1963, East Germany, 59 minutes, color
Director: Gottfried Kolditz
Screenplay: GŁnter Kaltofen, Gottfried Kolditz
Director of Photography: Erich Gusko
Music: Joachim Dietrich Link
Actors: Mathilde Danegger (Mrs. Holle), Karin Ugowski (Goldmarie), Katharina Lind (Pechmarie), Elfriede Florin (Widow)
Based on the tale by the Brothers Grimm
VHS-PAL, no subtitles
- renting information

Synopsis:

The widow has an ugly and lazy daughter, Pechmarie, and a beautiful and hard-working step-daughter, Goldmarie.  Because Pechmarie is her real daughter, the widow clearly favors her and makes Goldmarie do all the work.  Poor Goldmarie must also sit and spin all day by the well until her fingers bleed.  When she tries to rinse out the spindel, it drops into the cold water.  Her unsympathetic step-mother tells her to jump in after it.  Goldmarie does as she is told, and then wakes up in the middle of a beautiful field of flowers.  This is the land of Frau Holle, who welcomes Goldmarie and invites her to stay, as long as she will help with the housework.  Marie stays and serves Frau Holle gladly, until she suffers so terribly from homesickness that she asks to go home. Before bringing her back, Frau Holle rewards Marie with a shower of gold. 

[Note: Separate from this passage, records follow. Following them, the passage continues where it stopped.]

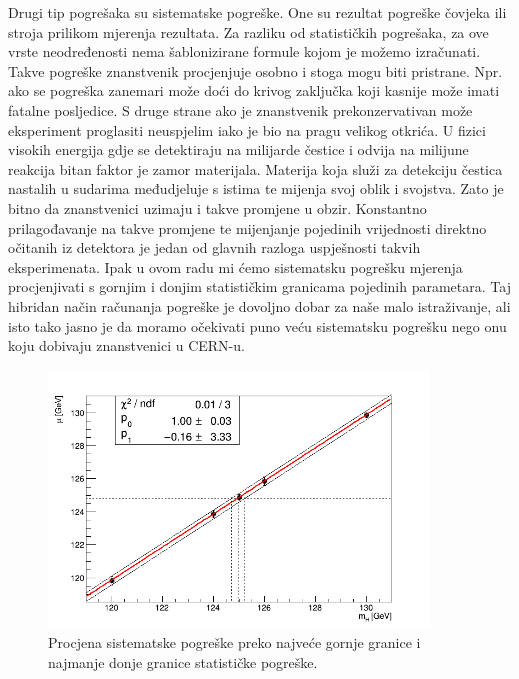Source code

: \documentclass[12pt,a4paper,oneside]{article}
\begin{document}
\begin{linenumbers}
		
		Drugi tip pogrešaka su sistematske pogreške. One su rezultat pogreške čovjeka ili stroja prilikom mjerenja rezultata. Za razliku od statističkih pogrešaka, za ove vrste neodređenosti nema šablonizirane formule kojom je možemo izračunati. Takve pogreške znanstvenik procjenjuje osobno i stoga mogu biti pristrane. Npr. ako se pogreška zanemari može doći do krivog zaključka koji kasnije može imati fatalne posljedice. S druge strane ako je znanstvenik prekonzervativan može eksperiment proglasiti neuspjelim iako je bio na pragu velikog otkrića.
		U fizici visokih energija gdje se detektiraju na milijarde čestice i odvija na milijune reakcija bitan faktor je zamor materijala. Materija koja služi za detekciju čestica nastalih u sudarima međudjeluje s istima te mijenja svoj oblik i svojstva. Zato je bitno da znanstvenici uzimaju i takve promjene u obzir. Konstantno prilagođavanje na takve promjene te mijenjanje pojedinih vrijednosti direktno očitanih iz detektora je jedan od glavnih razloga uspješnosti takvih eksperimenata.
		Ipak u ovom radu mi ćemo sistematsku pogrešku mjerenja procjenjivati s gornjim i donjim statističkim granicama pojedinih parametara. Taj hibridan način računanja pogreške je dovoljno dobar za naše malo istraživanje, ali isto tako jasno je da moramo očekivati puno veću sistematsku pogrešku nego onu koju dobivaju znanstvenici u CERN-u.  
		
		\begin{figure}[H]
			\centering
			\includegraphics[width=0.9\textwidth]{sist-pogreska-fit-19-8.png}
			\caption[Procjena sistematske pogreške preko najveće gornje granice i najmanje donje granice statističke pogreške.]{\label{sl:sl9} Procjena sistematske pogreške preko najveće gornje granice i najmanje donje granice statističke pogreške.}
		\end{figure}
		

\end{linenumbers}
\end{document}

Upon her return, Goldmarie and her gold are welcomed by her greedy step-sister and -mother.  Hoping for the same kind of reward, the step-mother sends Pechmarie to find Frau Holle.  Unfortunately, Pechmarie is lazy and doesn't want to work for Frau Holle, despite the thought of her gold reward.  After three days, Frau Holle has enough of her, and sends her back home.  Rather than gold, Pechmarie is showed with tar, which she can never wash off.

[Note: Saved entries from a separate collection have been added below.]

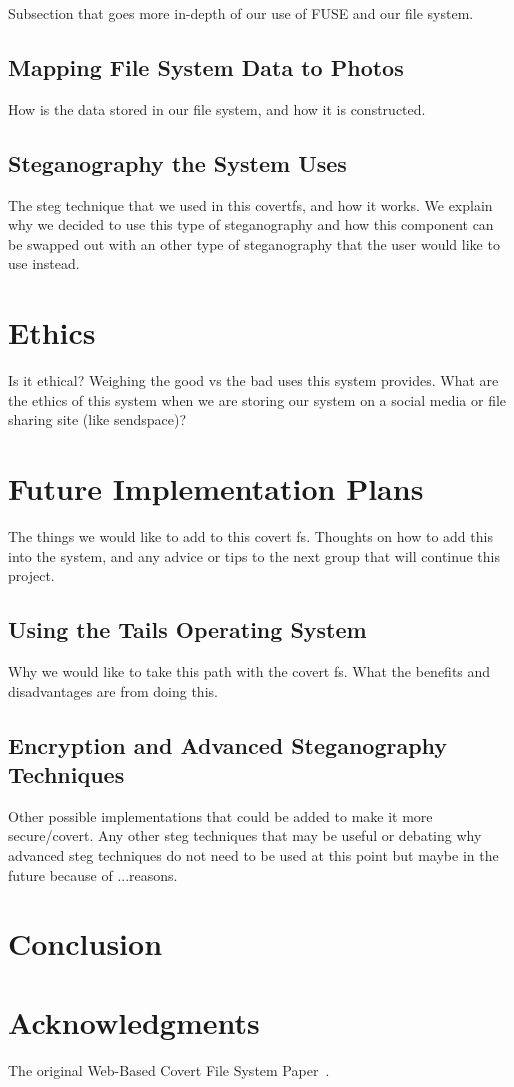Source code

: \documentclass[12pt,journal,compsoc]{IEEEtran}
\begin{document}
Subsection that goes more in-depth of our use of FUSE and our file system.

\subsection{Mapping File System Data to Photos}

How is the data stored in our file system, and how it is constructed.

\subsection{Steganography the System Uses}

The steg technique that we used in this covertfs, and how it works. We explain why we decided to use this type of steganography and how this component can be swapped out with an other type of steganography that the user would like to use instead.

\section{Ethics}

Is it ethical? Weighing the good vs the bad uses this system provides. What are the ethics of this system when we are storing our system on a social media or file sharing site (like sendspace)? 

\section{Future Implementation Plans}

The things we would like to add to this covert fs. Thoughts on how to add this into the system, and any advice or tips to the next group that will continue this project.

\subsection{Using the Tails Operating System}

Why we would like to take this path with the covert fs. What the benefits and disadvantages are from doing this. 

\subsection{Encryption and Advanced Steganography Techniques}

Other possible implementations that could be added to make it more secure/covert. Any other steg techniques that may be useful or debating why advanced steg techniques do not need to be used at this point but maybe in the future because of ...reasons.

\section{Conclusion}

\section{Acknowledgments}

The original Web-Based Covert File System Paper~\cite{Baliga2007}.


\end{document}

The sparse but colorful set makes this film more like a fairy tale than do the more complicated special effects of the 1980's fairy tale films;  the opening credits, printed on the pages of a picture book, intensify the reference.  Indeed, much of the set seems to be made of paper and paper mache!  While the visual effects and songs draw in the younger viewers, the focus on every-day activities, as well as Marie's industriousness, make clear the lesson to learn.  Cheerfully received by critics, and presumably most popular with the youngest viewers, this version of Frau Holle is a colorful and loyal interpretation of the Grimms' original.